# What is a gaper to you?



## Just Cause (Jan 28, 2012)

First of all, I'm new to snowboarding so take it easy:cheeky4:

I see a lot of people on here referring to new riders as gapers. I also see people saying gapers are the equivalent of a poser. 

So what defines a gaper in your opinion? does being new to snowboarding automatically deem you a gaper?


----------



## snowklinger (Aug 30, 2011)

http://www.snowboardingforum.com/snowboarding-general-chat/46675-definition-gaper.html


----------



## Just Cause (Jan 28, 2012)

Checking that link out now. thanks


----------



## Donutz (May 12, 2010)

There've been a few threads on this subject. The consensus seems to be that gapers are people who ride around totally oblivious to the fact that there are other people on the mountain. Gapers will ride (or ski) right across a jump as someone is approaching it, or they'll come in from the side, ride up to the lip, and stop to admire the view. Or they'll decide to take a rest break right in the middle of the landing. Or a group of them will stop several across right at the narrowest part of the run.

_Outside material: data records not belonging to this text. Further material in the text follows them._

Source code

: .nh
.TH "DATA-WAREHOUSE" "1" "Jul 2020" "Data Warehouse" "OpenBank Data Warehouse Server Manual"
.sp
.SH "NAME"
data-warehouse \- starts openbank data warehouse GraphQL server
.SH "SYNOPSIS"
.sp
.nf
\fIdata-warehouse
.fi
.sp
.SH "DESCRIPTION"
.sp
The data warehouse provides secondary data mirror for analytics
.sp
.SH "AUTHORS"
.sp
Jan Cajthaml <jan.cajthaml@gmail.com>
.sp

Basically, these are the people who drive slow in the fast lane, park their shopping buggies crosswise in the narrowest part of the aisle, stop right at the exit of the escalator to think, etc.

Even if you're a beginner, if you put some reasonable effort into basic courtesy and being aware of what other people are trying to do, you're not a gaper.

Someone else can do 'poser'.


----------



## Flick Montana (Jul 9, 2007)

I always thought of gapers as the people who stand around on the runs gaping at all the people who fly by. They rarely participate in any actual snow sporting because they have no idea what they are doing and, thus, are often seen wearing their gear backwards.


----------